BrianPachideh

M. Sc. Brian Pachideh

  • Forschungszentrum Informatik (FZI)
    Haid- und Neu-Str. 10-14
    76131 Karlsruhe 

Research

Neuromorphic Engineering

Neuromorphic engineering creates computers inspired by the brain and its incredible capabilities that are unparalleled by conventional technology. It explores the middle ground between biological brains and computers by using principles like event-based computation with spiking neural networks (SNNs), near-memory hardware architectures and event-based sensing. By mimicking the organization of computation in the brain and its communication with sparse spikes, neuromorphic hardware seeks to achieve greater efficiency and adaptivity in intelligent systems.

Self-adaptive Neuromorphic Systems

Beyond deep learning, spiking neural networks are capable of online learning, which enables network adjustments such as weight updates and evolving network topology during runtime. This allows for self-adaptation of the system to changing environments or tasks. Online learning algorithms may be supervised or unsupervised, apply to a single parameter or to many, depend on global errors or local statistics, and depend on past information or only the present. The interplay of these algorithms is barely researched, but might lead to highly adaptive and autonomous embedded systems.

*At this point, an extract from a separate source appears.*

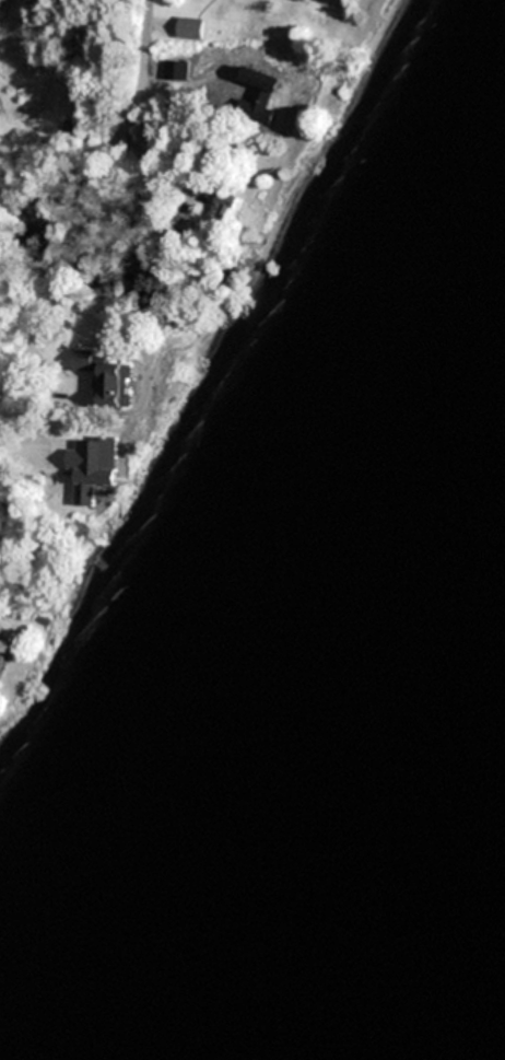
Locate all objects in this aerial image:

Distributed Neuromorphic Systems

Neuromorphic systems may use wireless communication to directly connect neural networks across physical bodies. Thus, interconnected neuromorphic AI embodied in distributed systems seems feasible. Challenges lie in the delay of wireless communication, which is detrimental to the temporal processing in SNN. Possible solutions include the integration of time synchronization protocols in neuromorphic systems to apply mitigations, pre-training SNNs for robustness against noise in spike timing, and implementing SNN’s unique online learning capabilities for compensation during runtime.